__INSTRUCTION 1__
In the records, convert the lines from the one containing "information, insights, and ideas for the" through the one containing "The top stories, industry insights and", both included, into a JSON list of strings with one string per line and no blank lines.

__SOURCE PASSAGE__
-------

I'm not able to break the following problem into overlapping sub-problem unlike other DP problems so DP solution is not intuitive to me.
https://www.geeksforgeeks.org/maximum-profit-by-buying-and-selling-a-share-at-most-k-times/
I see everywhere there is a bottom up approach to solve this. I want to solve it using top-down approach. Like any other problem I want to first come up with recursive solution then use a DP array to cache the result for overlaps. I'm not able to make it overlapping so not able to make DP intuitive. Please help me converting this to DP
Following is my recursive solution.
private int getMaxProfit(ArrayList<Integer> input, int K) {
return getMaxProfit(input, 0, 0, 0, K, K, 0);
}
private int getMaxProfit(ArrayList<Integer> input, int i, int buy, int sell, int bk, int sk, int bal) {
if (i == input.size() || (bk == 0 && sk == 0)) { // k times Buying, selling done or we reached end
return buy > sell ? 0 : sell - buy;
}
/** If Buying for k times done **/
if (bk == 0) {
int neutral = getMaxProfit(input, i + 1, buy, sell, bk, sk, bal + 1);
int maxProfitBySell = getMaxProfit(input, i + 1, buy, sell + input.get(i), bk, sk - 1, bal - 1);
return Math.max(neutral, maxProfitBySell);
}
/** If Selling for k times done **/
if (sk == 0) {
int neutral = getMaxProfit(input, i + 1, buy, sell, bk, sk, bal + 1);
int maxProfitByBuy = getMaxProfit(input, i + 1, buy + input.get(i), sell, bk - 1, sk, bal + 1);
return Math.max(neutral, maxProfitByBuy);
}
/** we need to buy one stock before we sell it **/
if (bal == 0) {
return getMaxProfit(input, i + 1, buy + input.get(i), sell, bk - 1, sk, bal + 1);
}
int maxProfitByBuy = getMaxProfit(input, i + 1, buy + input.get(i), sell, bk - 1, sk, bal + 1); // buy
int neutral = getMaxProfit(input, i + 1, buy, sell, bk, sk, bal + 1); // dont buy or sell
int maxProfitBySell = getMaxProfit(input, i + 1, buy, sell + input.get(i), bk, sk - 1, bal - 1); //sell
return Math.max(neutral, Math.max(maxProfitByBuy, maxProfitBySell));
}
To convert to a bottom-up approach, it can help be more intuitive and easy if the recursive approach is first formulated top-down (meaning the parameters called are decreasing), as well as have an unambiguous association between the parameter state and the result. Since in this problem transactions are sequential and each is composed of two parts, one way we can achieve this is by doubling K and using its current parity to indicate our state in the transactions.

-------

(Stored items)
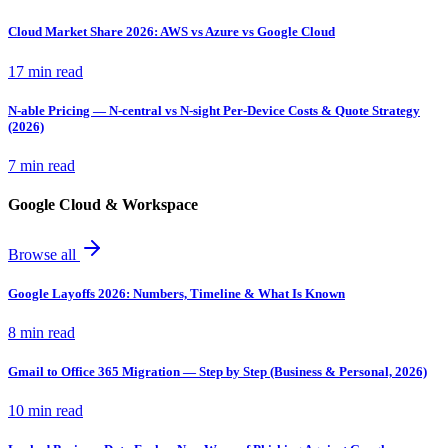
Cloud Market Share 2026: AWS vs Azure vs Google Cloud
17 min read
N-able Pricing — N-central vs N-sight Per-Device Costs & Quote Strategy
(2026)
7 min read
Google Cloud & Workspace
Browse all
Google Layoffs 2026: Numbers, Timeline & What Is Known
8 min read
Gmail to Office 365 Migration — Step by Step (Business & Personal, 2026)
10 min read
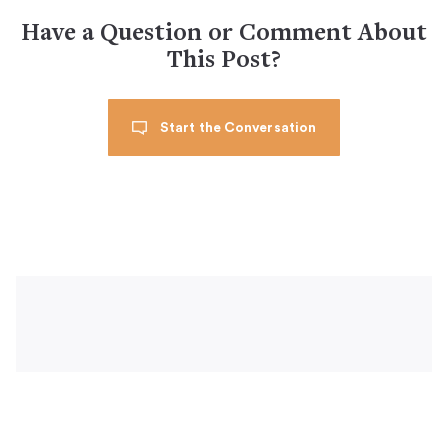
Have a Question or Comment About
This Post?
Start the Conversation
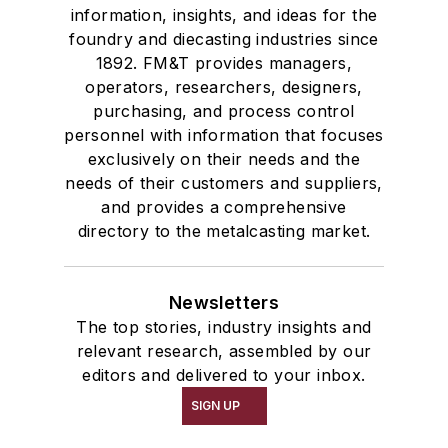
information, insights, and ideas for the
foundry and diecasting industries since
1892. FM&T provides managers,
operators, researchers, designers,
purchasing, and process control
personnel with information that focuses
exclusively on their needs and the
needs of their customers and suppliers,
and provides a comprehensive
directory to the metalcasting market.
Newsletters
The top stories, industry insights and
relevant research, assembled by our
editors and delivered to your inbox.
SIGN UP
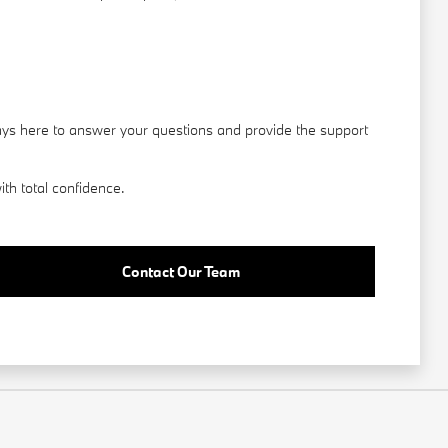
ays here to answer your questions and provide the support
th total confidence.
Contact Our Team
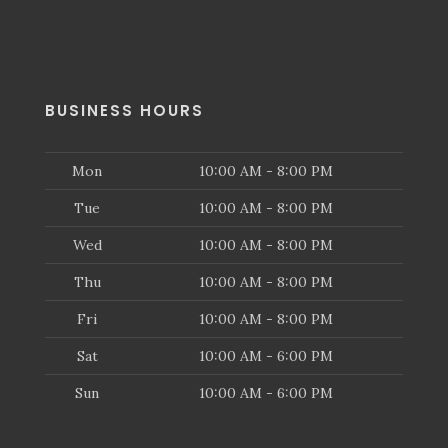
BUSINESS HOURS
Mon
10:00 AM - 8:00 PM
Tue
10:00 AM - 8:00 PM
Wed
10:00 AM - 8:00 PM
Thu
10:00 AM - 8:00 PM
Fri
10:00 AM - 8:00 PM
Sat
10:00 AM - 6:00 PM
Sun
10:00 AM - 6:00 PM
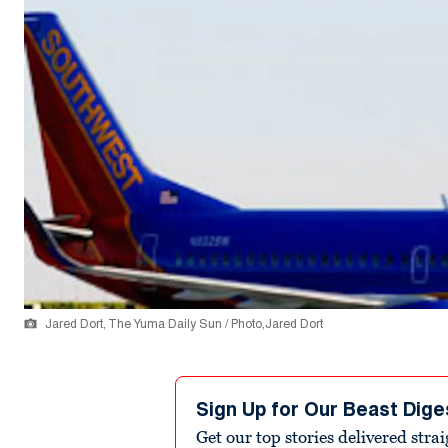
Jared Dort, The Yuma Daily Sun / Photo,Jared Dort
Sign Up for Our Beast Dige
Get our top stories delivered stra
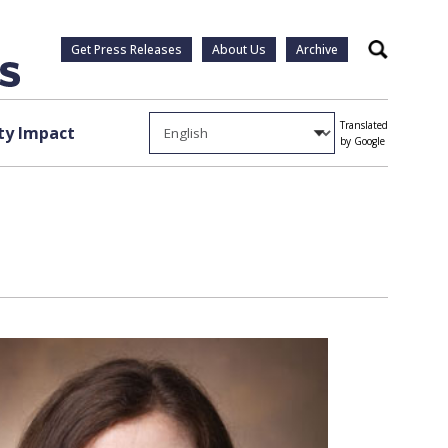
Get Press Releases
About Us
Archive
Search
Translated
y Impact
by Google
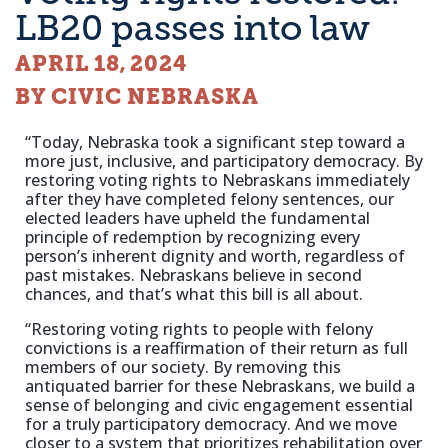
LB20 passes into law
APRIL 18, 2024
BY CIVIC NEBRASKA
“Today, Nebraska took a significant step toward a
more just, inclusive, and participatory democracy. By
restoring voting rights to Nebraskans immediately
after they have completed felony sentences, our
elected leaders have upheld the fundamental
principle of redemption by recognizing every
person’s inherent dignity and worth, regardless of
past mistakes. Nebraskans believe in second
chances, and that’s what this bill is all about.
“Restoring voting rights to people with felony
convictions is a reaffirmation of their return as full
members of our society. By removing this
antiquated barrier for these Nebraskans, we build a
sense of belonging and civic engagement essential
for a truly participatory democracy. And we move
closer to a system that prioritizes rehabilitation over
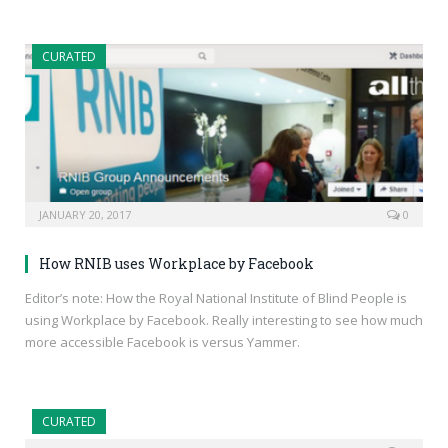
CURATED
JANUARY 20, 2017
0
How RNIB uses Workplace by Facebook
Editor’s note: How the Royal National Institute of Blind People is
using Workplace by Facebook. Really interesting to see how much
more accessible Facebook is versus Yammer.
CURATED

-------

__INSTRUCTION 2__
In the forum thread about buying and selling a share at most k times, what does the reply suggest doubling?

__REPLY 1__
[
  "information, insights, and ideas for the",
  "foundry and diecasting industries since",
  "1892. FM&T provides managers,",
  "operators, researchers, designers,",
  "purchasing, and process control",
  "personnel with information that focuses",
  "exclusively on their needs and the",
  "needs of their customers and suppliers,",
  "and provides a comprehensive",
  "directory to the metalcasting market.",
  "Newsletters",
  "The top stories, industry insights and"
]

__REPLY 2__
K